Сбросив с себя груз всего прежнего опыта, он не знает, о чем говорить со стариками, и избегает их, а с молодыми не может: они его считают старым; и он идет в парк, где играют дети.
Начинать новую жизнь надо вместе с детьми на луговой траве. Там, где она выше всего и так густа, что одуряет запахом свежести, там дети играют в прятки и скрываются с головой. Беспрерывное журчание ручья, укрытого в траве, заглушает шорох задетых листьев. Но дети быстро забывают игру и начинают разуваться, вот уже босая ножка розовеет среди зелени. Какое, должно быть, счастье — погрузить ноги в свежесть молодой травы! Он тоже пробует украдкой высвободить ногу и уже расшнуровывает второй ботинок, как вдруг перед ним возникает девичье лицо с горящими щеками и сверкающими глазами, она кричит ему: «Старый кобель!» — тороплива прикрывая колени подолом, потому что он смотрит снизу вверх, а подол у нее слегка задрался, зацепившись за ветку.

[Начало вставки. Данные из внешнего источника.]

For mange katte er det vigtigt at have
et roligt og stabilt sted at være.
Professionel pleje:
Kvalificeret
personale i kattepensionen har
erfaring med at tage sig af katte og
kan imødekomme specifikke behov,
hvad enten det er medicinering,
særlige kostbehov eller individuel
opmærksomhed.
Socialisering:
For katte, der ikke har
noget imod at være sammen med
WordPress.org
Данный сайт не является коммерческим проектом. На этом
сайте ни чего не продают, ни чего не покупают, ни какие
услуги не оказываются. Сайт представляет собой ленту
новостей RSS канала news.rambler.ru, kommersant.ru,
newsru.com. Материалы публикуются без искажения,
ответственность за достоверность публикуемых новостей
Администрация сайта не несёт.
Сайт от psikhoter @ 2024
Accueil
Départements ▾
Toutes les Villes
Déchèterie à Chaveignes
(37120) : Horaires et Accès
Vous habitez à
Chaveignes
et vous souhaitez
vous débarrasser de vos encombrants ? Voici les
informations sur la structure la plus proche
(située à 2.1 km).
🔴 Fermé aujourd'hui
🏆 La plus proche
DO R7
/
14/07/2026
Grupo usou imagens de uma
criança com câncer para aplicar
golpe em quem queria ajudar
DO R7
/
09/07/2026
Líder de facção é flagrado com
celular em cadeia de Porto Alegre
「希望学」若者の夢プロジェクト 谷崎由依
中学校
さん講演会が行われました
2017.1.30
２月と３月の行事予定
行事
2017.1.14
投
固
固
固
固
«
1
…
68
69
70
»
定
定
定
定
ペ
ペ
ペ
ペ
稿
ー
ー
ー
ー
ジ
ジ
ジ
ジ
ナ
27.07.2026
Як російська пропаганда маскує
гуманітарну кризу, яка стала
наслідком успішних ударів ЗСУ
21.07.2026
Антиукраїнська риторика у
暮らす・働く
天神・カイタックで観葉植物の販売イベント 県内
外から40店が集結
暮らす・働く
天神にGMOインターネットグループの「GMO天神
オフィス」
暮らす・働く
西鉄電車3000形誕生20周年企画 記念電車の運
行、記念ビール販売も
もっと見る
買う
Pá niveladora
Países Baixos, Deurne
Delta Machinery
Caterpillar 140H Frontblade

Он застывает как в шоке. Что она подумала? Убежала! У него было такое невинное желание. Он прикрывает обеими руками босую заскорузлую ногу. Что в этом плохого? Что, если он старый, то нельзя доставить себе удовольствие и, как дети, побегать босиком по зеленой траве? Сразу думают о чем–то дурном — только потому, что он старый? Конечно, он может в мгновение ока превратиться из ребенка в мужчину, он еще мужчина, мужчина, только к чему об этом думать, да он и не думал, он–то был как ребенок и просто хотел снять ботинки. Ах, как это низко, несправедливо! Бессовестная! И он зарывается лицом в траву. Его скорбь, его утрата и то, что у него больше никого нет, и потому он довольствуется малым, и что даже в этом ему отказано, будто он собирался сделать что–то непристойное, — все сразу подступает к его горлу горькой обидой. Дура. Если бы он захотел, сын ведь тоже допускает «какое–нибудь желание», у него нашлись бы на это деньги.
Он поднимается с перекошенным от возмущения лицом. Трясущимися руками стыдливо натягивает носок, надевает ботинок. Кровь прилила к его голове, и он сердито моргает глазами. Он знает, куда надо пойти для этого, знает.
Но по дороге он успокаивается и возвращается домой. Среди этого нагромождения вещей, будто нарочно устроенного, чтобы свести его с ума, он пробирается к своей кровати и валится на нее лицом к стене.
ПОСЕЩЕНИЕ (Перевод Н. Рыковой)
Сотни раз говорил ему — не пускать ко мне никого, с кем я заранее не условился. «Дама пришла» — подумаешь. Оправданье.
— Ты сказал — Уэйль?
— Так точно, синьор, Вайль.
— Госпожа Уэйль скончалась вчера во Флоренции.
— Она сказала, что ей надо что–то вам напомнить.
(Сейчас я уже не знаю, приснилось мне это или действительно мы с моим слугой обменялись этими репликами. Он пускал ко мне много людей без предварительной договоренности, но то, что сейчас он доложил о покойнице, показалось мне совсем уж невероятным. Тем более что я ведь только что видел ее, синьору Уэйль, во сне, еще совсем юную и красивую. Помню, что, едва проснувшись, я прочел в газете сообщение о ее смерти во Флоренции, а затем опять заснул и увидел ее во сне, улыбающуюся, смущенную: она была в полной растерянности, куда ей укрыться, ибо ее обволакивало белое весеннее облачко, которое мало–помалу таяло, исчезало, так что сквозь него уже проступала розовая нагота ее тела, и притом как раз там, где стыдливость требует, чтобы оно было закрыто. Она старалась удержать этот легкий покров рукой, но разве можно натянуть на себя еле осязаемую кайму тумана?)
Мой рабочий кабинет выходит с двух сторон окнами в обширный густой сад. Это пять больших окон: три на одной стороне, два — на другой. Первые три — побольше, сводчатые; другие два — стеклянные двери, выходящие на великолепную, залитую солнцем террасу на южной стороне. И над всеми пятью — непрерывный трепет голубых шелковых маркиз. Но в комнате воздух кажется зеленоватым из–за отражения высящихся перед окнами деревьев. Спинкой к среднему окну стоит широкий диван с обивкой, тоже зеленой, но более светлого оттенка морской волны. И какое, правду сказать, наслаждение отдыхать, точнее говоря — утопать во всей этой зелени и лазури.